Yesterday, we had a nice meeting on faith and Step 2 at noon. That actually helped me feel better for the rest of the day. Up to that point, I had been in a foul mood. Our German Fat Tuesday got crushed by the weather and we'll be losing a fair amount of money (not good for a small non-profit). But I cannot control the weather, and I have to believe that God has a plan for me with all of this stuff. I can say for sure that I've discovered that fundraising is not as simple a thing as I thought it would be, even for a respected, well supported (with membership) institution like our chamber of commerce. I've also discovered that the chamber was not left in as positive a situation as I once thought it was. Having said all of that, I do so enjoy going to work each day. I love the challenges and the fact that it's not "life and death" like the bank gig had gotten to be. I just have to crank this thing up a notch or two and have faith that things will turn out the way they are supposed to.
They always do.
Speaking of things turning out a particular way. I spent some time the other day inviting new contacts from past and present business associations to join my network on www.linkedin.com and don't you know I ran across the fellow that hired me at the big bank I just left 6 mos ago.
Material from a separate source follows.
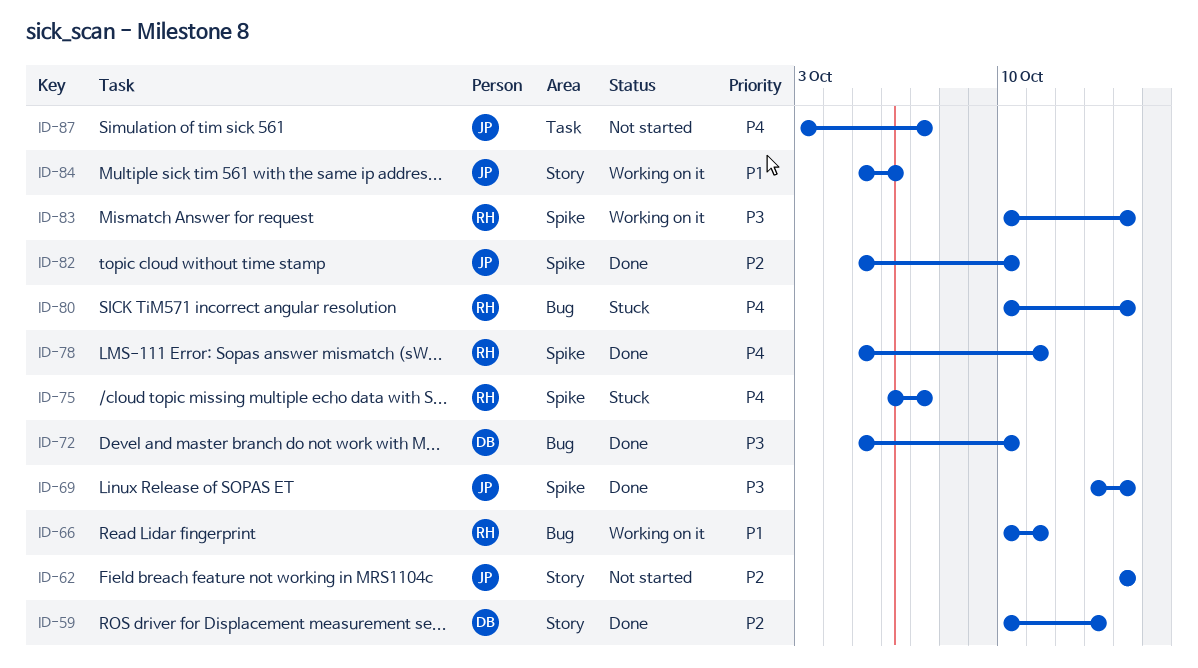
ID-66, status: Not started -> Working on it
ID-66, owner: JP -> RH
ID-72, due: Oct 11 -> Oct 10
It turns out that he's now working for a mortgage company that specializes in one of the few remaining sensible mortgage products, that happens to be a product I've specialized in over my career. And, it's a big volume mortgage program in my part of the state. He's asked me to consider originating loans for him from my home on the side to boost my income (which is in dire need of boosting lol). I told him I'd be happy to take a look at the opportunity. Long story short, it's why networking sites like linkedin were created and it's highly "coincidental" (actually, HP driven no doubt) that this sort of thing has popped up.
Again, the message I take is "Scott, just have faith and keep doing the next right thing."